Description of the task: Swap "shoulder width" for "hip width" and reproduce the skating power text from "Examples of good" to "for a face-off.".

Passage:
>>>>>

In strength and conditioning terminology, “fast feet” means players need to improve the speed at which their “skating muscles” contract. As such, they must develop power to move faster during acceleration.
Players can also improve the power of the skating “recovery muscles” so that the muscles contract quickly to get the skate back on the ice to start another push-off. They must also have the correct skating biomechanics/movements so they are efficient skaters.
Examples of good acceleration biomechanics can be found in the following videos of Mathew Barzal, Connor McDavid, and Nathan MacKinnon.
Notice they do not start in a “V” start position, their skates are approximately shoulder width, same as you stand for a face-off.
Muscle power development
Muscle power is the ability for the muscles to contract as fast as possible. The equation for power is ‘Force x Velocity’ therefore, it can be improved by increasing force (lifting heavy weights) and jumping with high velocity (jump training).
Lifting heavy weights with low repetitions will increase power development because it stimulates fast twitch muscle fibres. Maximal velocity of muscle contraction occurs when the body is being moved as fast as possible using jump training, which also trains fast twitch fibres. Therefore, jump training is important for improving acceleration as well.
Set and repetitions
When weight training for power it is best to use weight that can be lifted only 2-5 repetitions. Using 3-5 sets are optimal. It is important to work with a qualified conditioning coach when weight training. Jump training protocol is 2-5 sets of 5-12 repetitions.
Leg training is done two days a week during the off-season. It is best to not weight/jump train on days when players are doing on-ice skating training or the day before skating training. If a player or parent does not want do weight train, jump training alone can improve muscle power.
Exercises for the skating “pushing” muscles (do 1, 2, or 3 of these exercises):
- Back or front squats
- Dead squat
- Smith machine squat
- Landmine squat
- Dumbbell squat
- Bulgarian split squat
- Leg press
Jump training exercises to improve power (do 1, 2, or 3 of these exercises):
- Jump squats
- Tuck jumps (also good for the skating recovery muscles)
- Box jumps – jumping up onto a box or jumping down from a box and rebounding up.
- Forward bounding – jumping from two feet forward with a brief moment on the ground, jumping as far horizontally as possible.

<<<<<

Provided material:
>>>>>

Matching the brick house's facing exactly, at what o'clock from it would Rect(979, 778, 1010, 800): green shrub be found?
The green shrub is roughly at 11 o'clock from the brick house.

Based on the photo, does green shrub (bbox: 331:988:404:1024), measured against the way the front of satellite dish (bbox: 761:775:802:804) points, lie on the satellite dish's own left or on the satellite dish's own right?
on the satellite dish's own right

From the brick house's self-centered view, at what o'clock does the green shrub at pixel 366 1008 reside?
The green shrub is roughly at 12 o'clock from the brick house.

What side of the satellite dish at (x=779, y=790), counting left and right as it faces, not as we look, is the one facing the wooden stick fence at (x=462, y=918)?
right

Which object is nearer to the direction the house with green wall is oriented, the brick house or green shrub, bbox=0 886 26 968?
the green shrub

<<<<<
>>>>>

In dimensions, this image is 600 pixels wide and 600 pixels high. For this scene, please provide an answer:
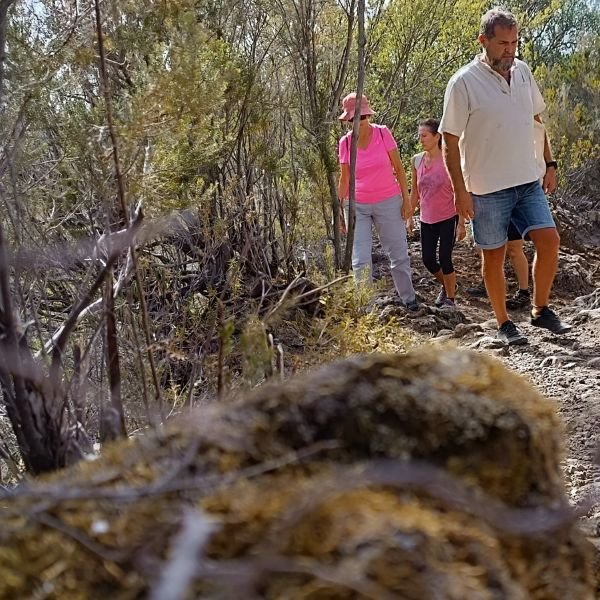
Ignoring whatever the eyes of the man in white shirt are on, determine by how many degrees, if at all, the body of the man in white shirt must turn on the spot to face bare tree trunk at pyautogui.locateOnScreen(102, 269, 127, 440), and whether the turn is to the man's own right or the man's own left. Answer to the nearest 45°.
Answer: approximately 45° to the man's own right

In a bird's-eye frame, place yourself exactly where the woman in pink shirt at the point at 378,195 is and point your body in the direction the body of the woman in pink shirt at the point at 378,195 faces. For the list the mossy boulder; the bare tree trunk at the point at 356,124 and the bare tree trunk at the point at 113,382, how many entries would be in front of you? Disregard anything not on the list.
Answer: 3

<<<<<

Output below:
Examples of good acceleration biomechanics can be found in the following videos of Mathew Barzal, Connor McDavid, and Nathan MacKinnon.
Notice they do not start in a “V” start position, their skates are approximately hip width, same as you stand for a face-off.